◆ EXERCISE INSTRUCTIONS ◆
1 > Extract the stretch from "I waited patiently" through "small shady alcove." from the morning walk post, copying it word for word.
2 > Write what comes next in the morning walk post, continuing from its final sentence.

____ TEXT SECTION

This morning, while my boss Robb made his 240-mile trek back from the family cabin in Georgian Bay, I was wending my way through Wyandotte, via Emmons Boulevard to the River … and back home again. Yesterday I spent five hours doing outside chores and when the alarm went off this morning and I stood up, I felt every minute of that time I logged in. It was as though a Mack truck ran over me and I was almost ready to hop back into bed. I had knots in my neck from gazing upward for so long while I washed down the house. All this walking may be stellar for your heart, but it sure doesn’t make you limber.
As I approached the small bridge that connects Lincoln Park and Wyandotte, I always stop to gaze into the Ecorse Creek to see if anything is happening. There was a Mama duck and her ducklings swimming parallel to the tall reeds so I took out my camera, poised to snap a photo of them if they moved to the middle of the Creek. The whole family, whose coloring was a drab and mottled brown, blended right into the Creek water which is murky and brimming full with old tree branches and raggedy-looking seaweed, visible just beneath the surface.
I waited patiently for a few minutes to take a group shot of Mom and her brood, but I was also eager to get on the road to avoid being stopped by the 8:20 a.m. train on my return trip. I watched the ducklings as they swam close to her side, mimicking her moves as she nibbled away at the reeds along the water’s edge. Eventually the group drifted into a small shady alcove.
A nearby home butts up against the banks of the Creek, and I’ve often passed by their privacy fence which is full of knotholes. So, on a lark, I decided to peer through one of the knotholes, even thinking I could thrust the camera lens up to the opening to get a picture of the Creek from that perspective. Well, my window to the world through that knothole was pretty good so I’ve included it with today’s post – in fact I zoomed in about a half-dozen times, taking shots at each level, and had a difficult time picking which picture I liked the best.
I then took off, before the homeowner looked out and thought I was some trespassing or up to some mischief. I headed down to the River. It was beautiful – a little warm, and the sun was glistening off the water. There were several pleasure boats out as well. I lingered a few minutes then started for home.

________
____ ENTRIES SUPPLIED

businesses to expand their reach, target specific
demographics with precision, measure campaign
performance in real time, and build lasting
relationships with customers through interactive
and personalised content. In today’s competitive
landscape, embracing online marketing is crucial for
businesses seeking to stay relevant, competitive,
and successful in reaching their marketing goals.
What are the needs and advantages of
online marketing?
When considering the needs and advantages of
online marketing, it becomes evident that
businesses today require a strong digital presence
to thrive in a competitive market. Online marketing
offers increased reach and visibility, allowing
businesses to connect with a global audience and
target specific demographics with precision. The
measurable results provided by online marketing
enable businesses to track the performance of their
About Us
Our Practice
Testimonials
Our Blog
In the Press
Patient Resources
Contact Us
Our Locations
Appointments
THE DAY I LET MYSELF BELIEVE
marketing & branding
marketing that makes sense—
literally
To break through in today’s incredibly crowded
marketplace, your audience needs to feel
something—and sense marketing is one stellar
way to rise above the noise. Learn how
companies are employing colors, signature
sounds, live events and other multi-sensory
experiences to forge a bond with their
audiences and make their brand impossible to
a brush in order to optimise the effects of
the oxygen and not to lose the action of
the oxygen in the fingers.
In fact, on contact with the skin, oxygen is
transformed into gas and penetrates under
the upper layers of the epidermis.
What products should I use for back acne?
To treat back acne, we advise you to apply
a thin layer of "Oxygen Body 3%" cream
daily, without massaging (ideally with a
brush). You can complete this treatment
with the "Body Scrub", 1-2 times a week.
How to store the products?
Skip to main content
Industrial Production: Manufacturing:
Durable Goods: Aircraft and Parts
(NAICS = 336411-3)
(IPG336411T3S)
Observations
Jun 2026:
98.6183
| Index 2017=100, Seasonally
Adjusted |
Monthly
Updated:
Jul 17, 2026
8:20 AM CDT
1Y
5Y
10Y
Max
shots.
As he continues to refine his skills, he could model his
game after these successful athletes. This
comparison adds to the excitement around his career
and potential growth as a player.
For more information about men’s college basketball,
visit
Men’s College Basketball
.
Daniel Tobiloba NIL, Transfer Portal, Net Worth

________
____ ENTRIES SUPPLIED

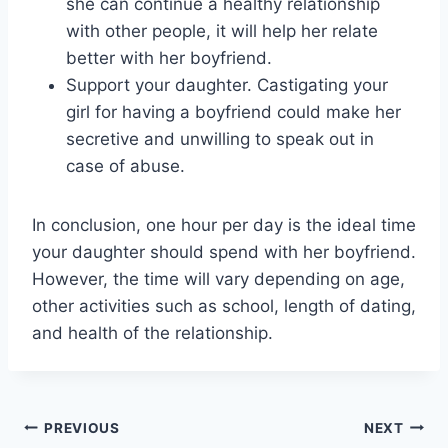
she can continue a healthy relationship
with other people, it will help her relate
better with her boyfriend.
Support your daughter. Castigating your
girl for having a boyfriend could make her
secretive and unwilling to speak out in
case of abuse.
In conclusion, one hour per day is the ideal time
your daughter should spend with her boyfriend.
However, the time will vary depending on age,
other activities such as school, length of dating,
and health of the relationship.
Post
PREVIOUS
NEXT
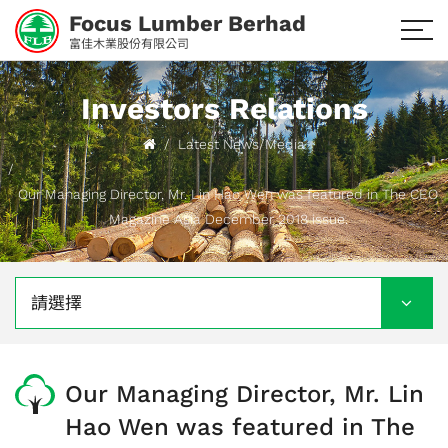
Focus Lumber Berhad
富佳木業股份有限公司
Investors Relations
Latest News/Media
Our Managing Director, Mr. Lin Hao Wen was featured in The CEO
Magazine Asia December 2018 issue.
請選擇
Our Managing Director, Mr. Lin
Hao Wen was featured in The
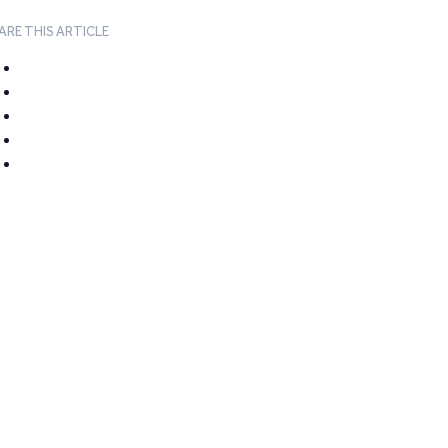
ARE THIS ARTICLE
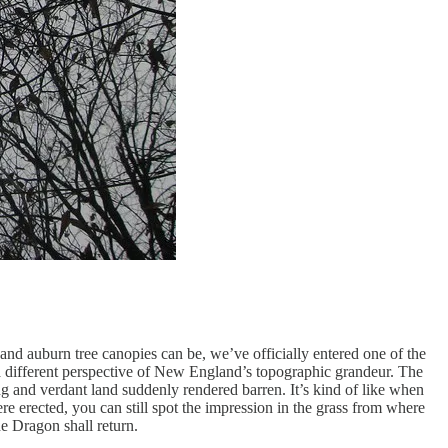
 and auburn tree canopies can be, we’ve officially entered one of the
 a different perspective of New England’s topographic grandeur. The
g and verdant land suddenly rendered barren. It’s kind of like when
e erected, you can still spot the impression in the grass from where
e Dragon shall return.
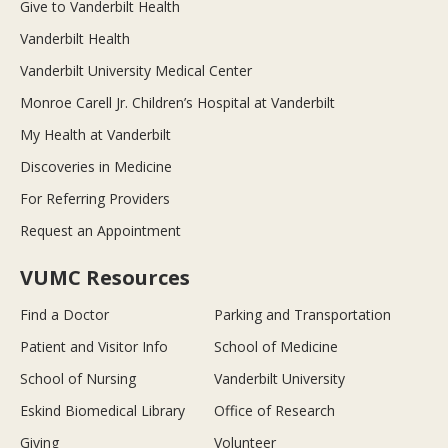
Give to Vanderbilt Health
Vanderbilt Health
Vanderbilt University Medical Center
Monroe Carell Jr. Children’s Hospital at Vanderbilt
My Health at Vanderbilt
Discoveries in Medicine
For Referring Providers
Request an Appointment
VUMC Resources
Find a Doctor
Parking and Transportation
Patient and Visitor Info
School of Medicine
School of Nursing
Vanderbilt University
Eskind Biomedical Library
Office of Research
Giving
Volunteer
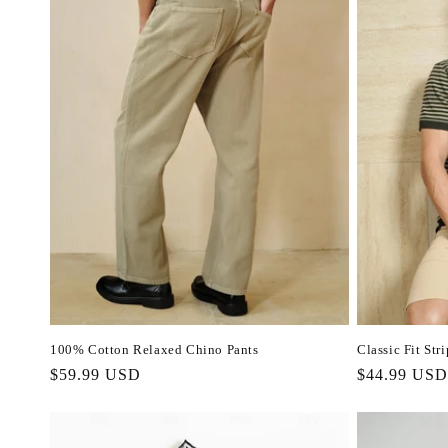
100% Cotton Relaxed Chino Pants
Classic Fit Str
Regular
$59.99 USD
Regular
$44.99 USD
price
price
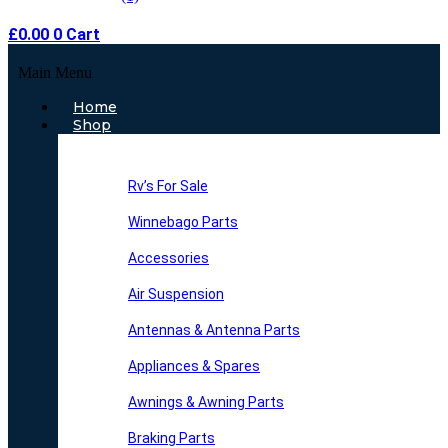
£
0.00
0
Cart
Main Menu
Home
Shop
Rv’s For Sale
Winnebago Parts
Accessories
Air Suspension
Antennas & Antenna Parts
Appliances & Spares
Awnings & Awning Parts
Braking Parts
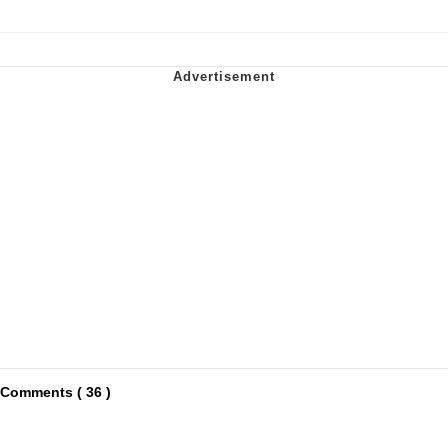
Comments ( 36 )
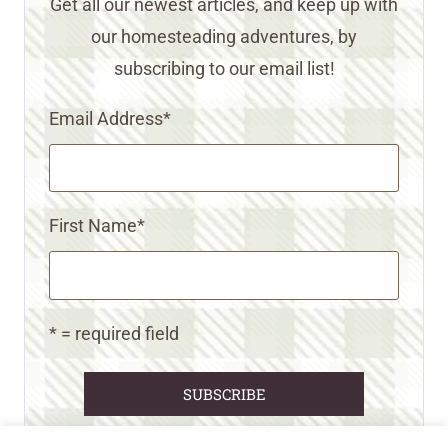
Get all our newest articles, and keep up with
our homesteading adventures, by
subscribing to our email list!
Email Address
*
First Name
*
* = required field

________
____ ENTRIES SUPPLIED

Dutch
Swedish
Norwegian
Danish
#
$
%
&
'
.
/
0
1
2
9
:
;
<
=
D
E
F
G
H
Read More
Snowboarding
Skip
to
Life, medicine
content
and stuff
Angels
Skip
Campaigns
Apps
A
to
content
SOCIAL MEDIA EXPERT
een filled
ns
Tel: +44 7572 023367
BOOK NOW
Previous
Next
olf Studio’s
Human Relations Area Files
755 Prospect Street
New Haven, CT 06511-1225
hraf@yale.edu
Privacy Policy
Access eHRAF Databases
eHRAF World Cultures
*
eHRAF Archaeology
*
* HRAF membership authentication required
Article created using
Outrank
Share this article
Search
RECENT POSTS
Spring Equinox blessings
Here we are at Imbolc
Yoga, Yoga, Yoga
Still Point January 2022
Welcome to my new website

________

◆ RESPONSES BY TASK ◆
1 >
I waited patiently for a few minutes to take a group shot of Mom and her brood, but I was also eager to get on the road to avoid being stopped by the 8:20 a.m. train on my return trip. I watched the ducklings as they swam close to her side, mimicking her moves as she nibbled away at the reeds along the water’s edge. Eventually the group drifted into a small shady alcove.

2 >
Once again I paused at the same bridge over the Creek. My reason for stopping this time was because I heard a frog croaking and several big splashes in the water. I decided to investigate and pulled the camera out just in case something exciting happened. Soon a jogger stopped in his tracks, came over to stand near me and asked “anything interesting in there this morning?”, so I shared my tale of the obnoxiously loud frog and some belly flopping that I figured was the frog or the ducks having a bath. I added “who can tell in this muddy water?” He told me the splashing noises were from Asian Carp which had lived in the Creek for years, then pointed to the location, just a few paces away, where there were big splashes and the churning of the water. He said it was no doubt spawning season. We watched as a few carp leapt right out of the water, coming down hard with a big belly flop. As we watched the Creek, a few curious carp came close to where we stood; I was surprised just how large they were as they darted back and forth just beneath the surface of the water underneath the bridge.
He remarked that if you gave this Creek more than just a passing glance, you’d see alot of natural inhabitants – more than you’d imagine, especially right here in the middle of the City. I agreed and said that it means more to some people than just the old crick beneath the bridge.
We parted ways and I turned to come home and finish the balance of my five-mile journey, leaving him to jog off in the opposite direction toward the River.